PS C:\> $VHD = Get-SCVirtualMachine -Name "VM01" | Get-SCVirtualHardDisk | where { $_.Name -match "DataDisk" }
PS C:\> $VHD | Remove-SCVirtualHardDisk
De eerste opdracht maakt verbinding met VMMServer01.
Met de tweede opdracht wordt het virtuele-machineobject MET de naam VM01 opgehaald, worden alle virtuele harde schijven op VM01 opgehaald waarvan de naam de tekenreeks 'DataDisk' bevat en slaat u deze virtuele hardeschijfobjecten vervolgens op in een matrix met de naam $VHD.
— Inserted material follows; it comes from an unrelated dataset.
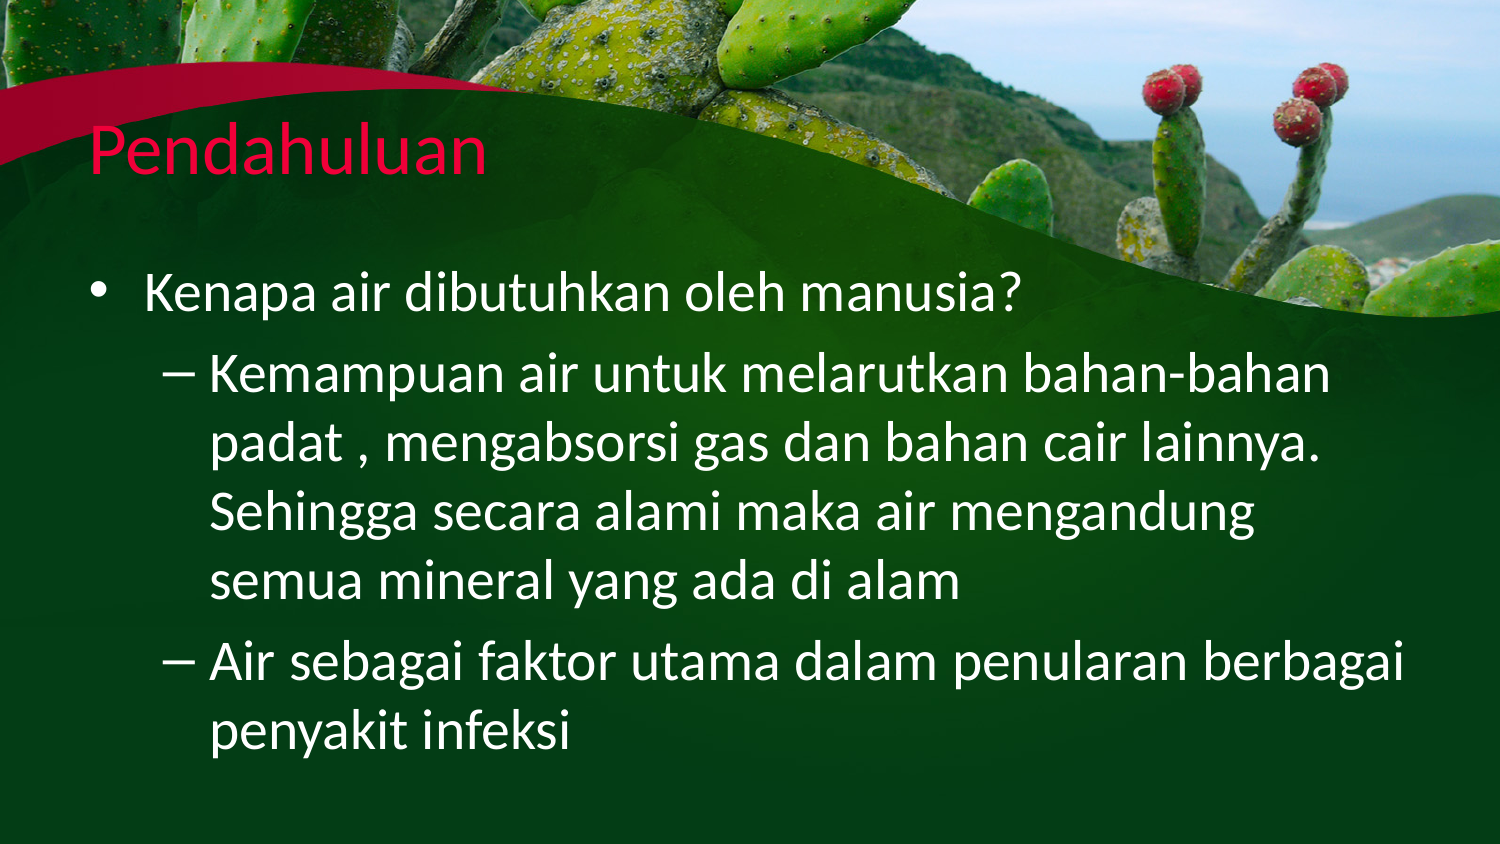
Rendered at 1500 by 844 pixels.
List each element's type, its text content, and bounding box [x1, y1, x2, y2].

title Pendahuluan [73, 71, 1427, 218]
picture [0, 0, 1500, 844]
list Kenapa air dibutuhkan oleh manusia? Kemampuan air untuk melarutkan bahan-bahan padat , mengabsorsi gas dan bahan cair lainnya. Sehingga secara alami maka air mengandung semua mineral yang ada di alam Air sebagai faktor utama dalam penularan berbagai penyakit infeksi [73, 246, 1427, 773]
Met de derde opdracht verwijdert u elk virtuele hardeschijfobject dat is opgeslagen in de $VHD matrix van de virtuele machine en verwijdert u elk bijbehorend bestand uit het bestandssysteem op de bibliotheekserver.
Parameters
-Confirm
U wordt gevraagd om bevestiging voordat u de cmdlet uitvoert.
Type: | SwitchParameter |
Aliassen: | cf |
Position: | Named |
Default value: | False |
Vereist: | False |
Pijplijninvoer accepteren: | False |
Jokertekens accepteren: | False |
-Force
Hiermee dwingt u de opdracht uit te voeren zonder dat u om bevestiging van de gebruiker wordt gevraagd.
Type: | SwitchParameter |
Position: | Named |
Default value: | None |
Vereist: | False |
Pijplijninvoer accepteren: | False |
Jokertekens accepteren: | False |
-JobGroup
Hiermee geeft u een id op voor een reeks opdrachten die worden uitgevoerd als een set vlak voor de laatste opdracht die dezelfde taakgroep-id bevat.
Type: | Guid |
Position: | Named |
Default value: | None |
Vereist: | False |
Pijplijninvoer accepteren: | False |
Jokertekens accepteren: | False |
-JobVariable
Hiermee geeft u op dat de voortgang van de taak wordt bijgehouden en opgeslagen in de variabele met de naam van deze parameter.
Type: | String |
Position: | Named |
Default value: | None |
Vereist: | False |
Pijplijninvoer accepteren: | False |
Jokertekens accepteren: | False |
-PROTipID
Hiermee geeft u de id op van de tip Prestatie- en resourceoptimalisatie (PRO-tip) die deze actie heeft geactiveerd. Met deze parameter kunt u PRO-tips controleren.
Type: | Guid |
Position: | Named |
Default value: | None |
Vereist: | False |
Pijplijninvoer accepteren: | False |
Jokertekens accepteren: | False |
-RunAsynchronously
Geeft aan dat de taak asynchroon wordt uitgevoerd, zodat het besturingselement onmiddellijk terugkeert naar de opdrachtshell.
Type: | SwitchParameter |
Position: | Named |
Default value: | None |
Vereist: | False |
Pijplijninvoer accepteren: | False |
Jokertekens accepteren: | False |
-VirtualHardDisk
Hiermee geeft u een virtuele harde schijf-object.
Type: | VirtualHardDisk |
Position: | 0 |
Default value: | None |
Vereist: | True |
Pijplijninvoer accepteren: | True |
Jokertekens accepteren: | False |
-WhatIf
Toont wat er zou gebeuren als de cmdlet wordt uitgevoerd. De cmdlet wordt niet uitgevoerd.
Type: | SwitchParameter |
Aliassen: | wi |
Position: | Named |
Default value: | False |
Vereist: | False |
Pijplijninvoer accepteren: | False |
Jokertekens accepteren: | False |
Notities
- Hiervoor is een VMM-object voor virtuele harde schijven vereist, dat kan worden opgehaald met behulp van de cmdlet Get-SCVirtualHardDisk.